K11.   Basketball Analysis Lab

Question: 
How can the changes (or lack of changes) in the motion quantities (position, velocity and acceleration) of a projectile be described over the course of time?

Purpose: 
To describe how the motion quantities (position, velocity and acceleration) of a projectile change (or don't change) over the course of time.

A complete lab write-up includes a Title, a Purpose, a Data section, and a Conclusion/Discussion. The Data section includes plots of the dx and dy values with respect to time, plots of the vx and vy values with respect to time and plots of the ax and ay values with respect to time.  All plots should be clearly labeled.  Slope values for the two velocity graphs should be shown and labeled beside each graph.  The Conclusion/Discussion should use words to thoroughly respond to the question raised in the Purpose.  For each conclusion statement, at least one piece of supporting evidence should be provided; six sentences would be the minimum amount of writing.




K12.   Launcher Speed Lab

Question: 
What is the launch speed of the projectile launcher?

Purpose: 
To determine the launch speed of the projectile launcher.

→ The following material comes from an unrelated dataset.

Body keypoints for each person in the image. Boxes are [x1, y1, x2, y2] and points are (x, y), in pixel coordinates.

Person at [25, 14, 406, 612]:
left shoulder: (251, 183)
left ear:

A complete lab write-up includes a Title, a Purpose, a Data section, and a Conclusion. The Data section should include a diagram of the experimental setup with measured distances (or customary symbols for pertinent quantities) indicated on the diagram. There should be several trials of good dx data values; units should be indicated. An average dx value should be reported and subsequently used to calculate the launch speed. The calculations should be organized and clear, identifying the symbols of the variables being used in multiplication and division steps in addition to the numerical quantities.  The Conclusion should include a claim that responds to the question raised in the Purpose (as always).



K13.   Maximum Range Lab

Question: 
How does the angle of launch effect the range of an angle-launched projectile and what angle provides for the maximum range?

Purpose: 
To determine the effect of the angle of launch upon the range (i.e., the horizontal displacement) of an angle-launched projectile and to determine the angle which results in the maximum range.

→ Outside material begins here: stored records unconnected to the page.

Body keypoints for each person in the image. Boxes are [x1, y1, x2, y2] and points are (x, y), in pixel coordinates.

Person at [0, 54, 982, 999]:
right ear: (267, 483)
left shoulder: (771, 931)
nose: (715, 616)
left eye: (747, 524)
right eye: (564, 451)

A complete lab write-up includes a Title, a Purpose, a Data section, a Conclusion and a Discussion of Results. The Data section should include a table of data with labeled column headings and units. The provided graph should be included with data points accurately plotted to show range as a function of angle. The Conclusion should respond to the two questions raised in the Purpose of the lab. The Discussion of Results should include theoretical predictions of range for 30, 45 and 60. Work should be clearly organized and shown. An error analysis should be included using the results of the theoretical predictions and other information from textbook readings.




K14.   Hit the Target Lab

Question: 
Given the horizontal distance from a projectile launcher to a target, at what height must the target be placed in order for the projectile to strike it?

Purpose: 
To predict the height at which a target must be placed upon a vertical board a given distance from the angled launcher in order for the projectile to strike the target.

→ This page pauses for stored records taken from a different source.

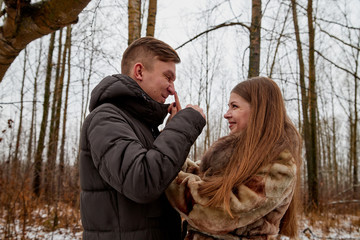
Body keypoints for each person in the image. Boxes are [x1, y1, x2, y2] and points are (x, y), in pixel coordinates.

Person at [79, 36, 206, 240]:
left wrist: (169, 131)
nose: (172, 88)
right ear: (139, 71)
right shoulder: (105, 118)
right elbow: (142, 181)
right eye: (168, 77)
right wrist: (184, 125)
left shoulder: (142, 125)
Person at [166, 77, 302, 240]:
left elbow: (218, 213)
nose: (226, 114)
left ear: (259, 111)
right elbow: (199, 175)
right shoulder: (236, 154)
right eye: (228, 106)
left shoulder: (279, 165)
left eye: (234, 106)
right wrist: (172, 137)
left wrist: (164, 173)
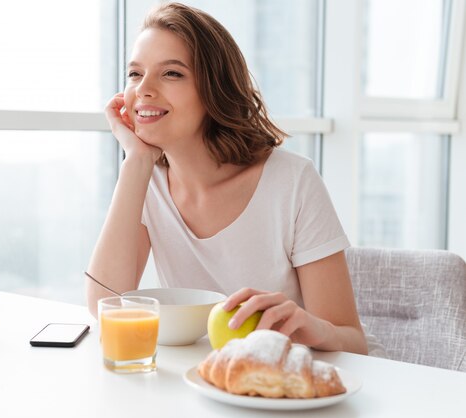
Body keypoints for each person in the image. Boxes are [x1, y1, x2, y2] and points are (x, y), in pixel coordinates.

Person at [86, 2, 368, 355]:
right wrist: (136, 160)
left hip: (289, 391)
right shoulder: (144, 183)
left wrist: (310, 327)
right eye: (134, 73)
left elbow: (354, 343)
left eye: (171, 73)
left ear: (214, 89)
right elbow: (104, 306)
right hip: (204, 385)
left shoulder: (292, 181)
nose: (143, 89)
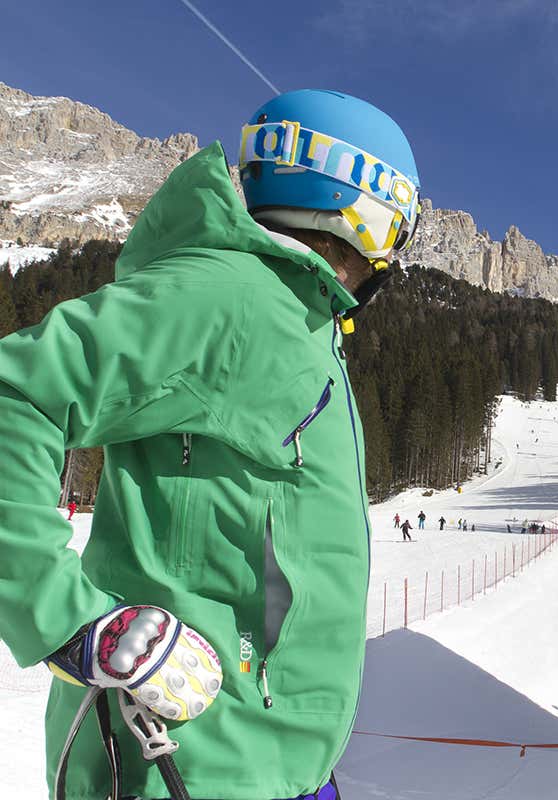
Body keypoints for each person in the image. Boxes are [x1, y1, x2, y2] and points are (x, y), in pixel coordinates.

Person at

A complete lab write-up includes a Title, a Purpose, a Data section, and a Conclusion/Discussion. The Data section should include a diagram of the experimental set-up with distances and angles listed upon the diagram. The launch speed (from previous lab) should be listed. A complete and organized solution to the challenge should be shown. Calculations should identify the symbols of the variables being used in multiplication and division steps in addition to the numerical quantities. A percent error analysis should be performed; work should be shown and labeled. The Conclusion/Discussion should state the predicted height and identify whether the result was successful or not.